Social care professionals should reassess the cases of people who lack capacity to decide on their care to determine whether they are being deprived of their liberty, in the light of a landmark Supreme Court ruling.
Councils should also assess whether they are spending enough on the Deprivation of Liberty Safeguards (Dols) in the light of the case, which heralds a sharp rise in Dols cases.
That was the message from the Department of Health in an advice note for councils and providers issued in response to the judgement in the P v Cheshire West and Chester Council and P&Q v Surrey County Council cases earlier this month.
The ruling by the UK’s highest court set a revised test for determining a deprivation of liberty that is far broader than those set by previous judgements, meaning many more vulnerable adults are being detained in care settings than was previously thought.
Under the test, people who are under continuous supervision and control in care arrangements that are the responsibility of the state, that they lack the capacity to consent to and that they are not free to leave, are deprived of their liberty. Previous rulings had said that other factors – including the purpose of the placement or whether the person was objecting to it – were relevant, but these have now been thrown out.
The DH advice note said relevant staff in councils and care providers should “take steps to review existing care and treatment plans for individuals lacking capacity to determine if there is a deprivation of liberty” in the light of the ruling.
Where people are deprived of their liberty – and this is judged to be in their best interests – this must be authorised, said the DH.
In care home or hospital placements, providers must apply to their local authority for authorisation under the Dols; in supported living or other domestic arrangements, providers or the relevant council should apply to the Court of Protection for authorisation.

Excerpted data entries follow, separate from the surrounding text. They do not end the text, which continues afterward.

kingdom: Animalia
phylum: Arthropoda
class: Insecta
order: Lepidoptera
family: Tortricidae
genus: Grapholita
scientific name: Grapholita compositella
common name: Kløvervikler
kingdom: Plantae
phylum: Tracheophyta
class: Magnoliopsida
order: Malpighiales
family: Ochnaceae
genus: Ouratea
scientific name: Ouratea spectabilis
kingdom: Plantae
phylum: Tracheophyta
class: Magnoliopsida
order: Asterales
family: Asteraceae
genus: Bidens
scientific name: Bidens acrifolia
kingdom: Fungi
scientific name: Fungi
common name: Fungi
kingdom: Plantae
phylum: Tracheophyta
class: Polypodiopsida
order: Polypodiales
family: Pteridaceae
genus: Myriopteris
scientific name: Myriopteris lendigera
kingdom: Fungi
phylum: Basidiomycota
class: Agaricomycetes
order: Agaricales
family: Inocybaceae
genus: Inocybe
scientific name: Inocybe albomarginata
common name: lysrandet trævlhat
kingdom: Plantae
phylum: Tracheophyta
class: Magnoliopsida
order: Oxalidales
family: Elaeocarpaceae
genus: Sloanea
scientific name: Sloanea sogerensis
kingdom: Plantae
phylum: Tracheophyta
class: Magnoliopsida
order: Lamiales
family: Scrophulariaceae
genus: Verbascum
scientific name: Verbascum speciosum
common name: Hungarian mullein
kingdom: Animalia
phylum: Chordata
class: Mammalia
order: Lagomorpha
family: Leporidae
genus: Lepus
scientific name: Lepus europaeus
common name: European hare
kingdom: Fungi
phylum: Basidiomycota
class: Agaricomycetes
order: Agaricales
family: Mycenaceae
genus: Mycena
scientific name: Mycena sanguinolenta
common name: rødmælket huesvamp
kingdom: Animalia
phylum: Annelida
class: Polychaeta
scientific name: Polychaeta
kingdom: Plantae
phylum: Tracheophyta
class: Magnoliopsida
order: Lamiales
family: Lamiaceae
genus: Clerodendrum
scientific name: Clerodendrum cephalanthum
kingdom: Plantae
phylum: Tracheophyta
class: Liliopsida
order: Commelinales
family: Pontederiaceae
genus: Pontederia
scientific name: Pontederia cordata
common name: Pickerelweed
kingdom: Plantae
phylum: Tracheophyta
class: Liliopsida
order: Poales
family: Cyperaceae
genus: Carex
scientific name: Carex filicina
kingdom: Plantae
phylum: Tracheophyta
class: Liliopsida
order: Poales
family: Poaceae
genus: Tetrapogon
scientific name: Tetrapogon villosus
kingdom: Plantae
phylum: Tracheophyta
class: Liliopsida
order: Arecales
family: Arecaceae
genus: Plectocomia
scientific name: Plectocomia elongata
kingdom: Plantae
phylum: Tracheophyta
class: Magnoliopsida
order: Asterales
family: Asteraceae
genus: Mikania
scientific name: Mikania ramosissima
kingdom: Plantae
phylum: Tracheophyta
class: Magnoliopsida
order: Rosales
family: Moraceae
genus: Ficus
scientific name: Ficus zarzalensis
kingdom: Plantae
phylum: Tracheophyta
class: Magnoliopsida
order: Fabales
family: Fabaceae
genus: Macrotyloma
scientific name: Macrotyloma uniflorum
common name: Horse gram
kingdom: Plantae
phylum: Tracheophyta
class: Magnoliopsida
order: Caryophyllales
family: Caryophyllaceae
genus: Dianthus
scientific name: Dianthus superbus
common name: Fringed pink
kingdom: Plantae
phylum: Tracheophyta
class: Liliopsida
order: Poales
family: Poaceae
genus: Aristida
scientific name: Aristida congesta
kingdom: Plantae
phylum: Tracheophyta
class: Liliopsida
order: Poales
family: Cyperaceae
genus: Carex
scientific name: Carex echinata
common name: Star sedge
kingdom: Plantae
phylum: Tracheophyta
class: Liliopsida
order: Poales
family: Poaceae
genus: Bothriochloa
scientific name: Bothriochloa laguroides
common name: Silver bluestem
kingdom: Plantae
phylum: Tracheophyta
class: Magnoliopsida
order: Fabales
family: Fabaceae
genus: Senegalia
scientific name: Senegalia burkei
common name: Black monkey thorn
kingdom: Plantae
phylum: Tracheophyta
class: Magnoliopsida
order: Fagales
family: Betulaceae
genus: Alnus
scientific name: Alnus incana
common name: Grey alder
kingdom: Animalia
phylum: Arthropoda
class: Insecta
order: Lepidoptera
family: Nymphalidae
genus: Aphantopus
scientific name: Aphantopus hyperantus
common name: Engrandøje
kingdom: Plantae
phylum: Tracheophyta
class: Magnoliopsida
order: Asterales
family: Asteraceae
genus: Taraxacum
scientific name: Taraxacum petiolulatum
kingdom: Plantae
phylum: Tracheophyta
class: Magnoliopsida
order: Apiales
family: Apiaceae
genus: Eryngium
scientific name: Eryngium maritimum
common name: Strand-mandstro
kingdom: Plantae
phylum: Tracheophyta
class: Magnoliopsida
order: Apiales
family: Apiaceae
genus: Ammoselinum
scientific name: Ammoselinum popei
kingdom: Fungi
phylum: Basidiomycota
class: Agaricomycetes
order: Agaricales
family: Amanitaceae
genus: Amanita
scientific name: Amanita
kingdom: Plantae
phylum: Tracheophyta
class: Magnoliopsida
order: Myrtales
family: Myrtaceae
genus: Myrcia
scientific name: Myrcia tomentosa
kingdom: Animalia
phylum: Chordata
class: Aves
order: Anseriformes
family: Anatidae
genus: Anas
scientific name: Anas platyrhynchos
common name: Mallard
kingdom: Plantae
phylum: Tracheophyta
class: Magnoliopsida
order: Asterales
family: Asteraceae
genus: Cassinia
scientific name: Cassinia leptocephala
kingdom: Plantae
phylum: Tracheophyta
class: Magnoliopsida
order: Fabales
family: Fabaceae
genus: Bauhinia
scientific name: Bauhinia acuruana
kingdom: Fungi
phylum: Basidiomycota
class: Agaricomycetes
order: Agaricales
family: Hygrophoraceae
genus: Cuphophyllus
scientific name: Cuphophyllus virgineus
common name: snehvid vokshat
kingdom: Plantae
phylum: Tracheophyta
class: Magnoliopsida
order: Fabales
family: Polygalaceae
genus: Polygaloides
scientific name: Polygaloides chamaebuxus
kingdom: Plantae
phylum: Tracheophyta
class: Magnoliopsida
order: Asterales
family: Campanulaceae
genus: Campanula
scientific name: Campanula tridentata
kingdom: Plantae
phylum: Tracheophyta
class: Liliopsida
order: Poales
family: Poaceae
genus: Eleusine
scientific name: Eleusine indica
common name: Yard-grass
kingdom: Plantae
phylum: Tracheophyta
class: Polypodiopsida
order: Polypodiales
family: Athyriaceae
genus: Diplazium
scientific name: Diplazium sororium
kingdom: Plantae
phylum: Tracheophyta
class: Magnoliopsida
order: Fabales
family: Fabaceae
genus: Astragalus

The DH also said councils should review the amount of money they are spending on Dols in the light of the Supreme Court judgement “to ensure they meet their legal responsibilities”.
The department also said councils could consider examining whether they needed more best interests assessors (BIAs), whose role is to assess whether a person is being deprived of their liberty and, if so, whether this is in their best interests.
However, the note added: “It is difficult to predict the number of individual who lack capacity whose arrangements should be assessed in light of the Supreme Court judgement and the number of additional individuals for whom deprivation of liberty will need to be authorised”.
The DH said it would do further work with the Care Quality Commission to assess the practical impact of the Supreme Court judgement.